XXXIX. Tal patrimônio não é necessariamente perene. A ótima biblioteca central de Osasco está abandonada há muito, nem abre, e fico a imaginar aqueles livros todos cerrados, dissipando-se. Pena. Frequentei bastante essa biblioteca durante a época de curso pré-vestibular. Depois, durante a faculdade, passei a frequentar as da Universidade de São Paulo. Adorava sobretudo ir sem planos, errar pelas prateleiras até pegar emprestado algum exemplar que tivesse me suscitado, num instante, algum vago interesse — ah, este autor ainda não li, parece ser fundamental. Porém, parei com essa prática, por causa, claro, da pandemia e término da graduação (diga-se que o conhecimento especializado de nossas academias não é propício à leitura). Mas, não só isto. Guardo a noção de que devo ter biblioteca pessoal, incrementando-a. Afinal, em um feriado, caseiro que sou, quando me assaltasse a vontade de ler Fernando Pessoa, precisaria tê-lo por perto. Há uma formação fundamental, certos livros incontornáveis, pilares do que sou e, por isso, devem estar no meu lar, devem ser meu lar.

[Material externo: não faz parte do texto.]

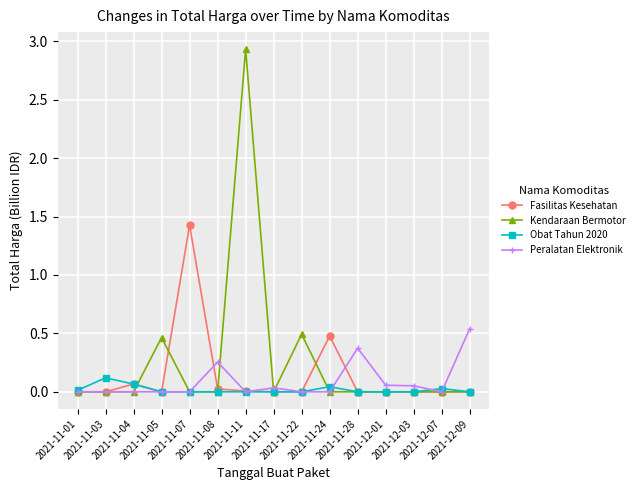

What is the greatest value displayed?

2.9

XL. Não se melhora com o passar dos anos. Pelo contrário, se houvesse alguma tendência, seria a tendência de decadência das virtudes, com acirramento do cinismo e da impaciência, com enrijecimento dos bons sentimentos. O horizonte se restringe ao modelo exato dos interesses. Contamina-se. Para a velhice, pois, só há dois caminhos. O caminho da sabedoria ou o da ternura. Um senhor que não é sábio e não dispõe de ternura e doçura é um exemplar humano lamentável, estridente, encorpando a caceteação do mundo.

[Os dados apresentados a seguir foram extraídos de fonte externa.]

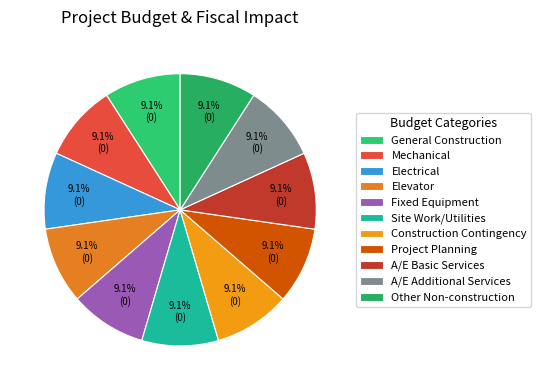

To the nearest percent, what is the difference between the largest and smallest slice percentages?

0%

XLI. O intelectual é um chato. Em certo filme de Jacques Tati há paródia a fazer troça disso: um bar, ambiente de férias, leveza, e lá está um sujeito a discorrer, com ansiedade, sobre Roland Barthes. Sim, o intelectual é este sujeito, traz enfado em meio a uma festa. Acontece que o entretenimento faz de tudo uma festa. Acontece que a universidade só tem espaço para o conhecimento técnico e especializado. E assim, o intelectual é, mais do que nunca, um chato — um chato em extinção…
XLII. Em meio ao trabalho burocrático de minha época de estagiário, deparei-me com as seguintes indicações: Rua do Estilo Barroco e Rua Verbo Divino. E então, imediatamente esboçei um entusiasmante projeto intelectual, o de arrolar nomes especiais de ruas. Sim, influenciado por aquele poema de Manuel Bandeira a exaltar os nomes poéticos e singulares dos logradouros, em contraposição a homenagens a autoridades. Rua da Saudade… Pois bem. Em meu bairro natal, se não há poesia nos nomes das vias, pelo menos há uma aprazível configuração: as ruas seguem uma lógica geopolítica — há a rua Itália, Portugal, Japão, Líbano, Suíça, Uruguai, Paraguai, Bolívia, Argentina, Colômbia, Equador, Canadá, Venezuela, Chile, México, Tchecoslovaquia, Guatemala, Honduras. E em época de Copa do Mundo a bandeira de muitos desses países é desenhada no chão.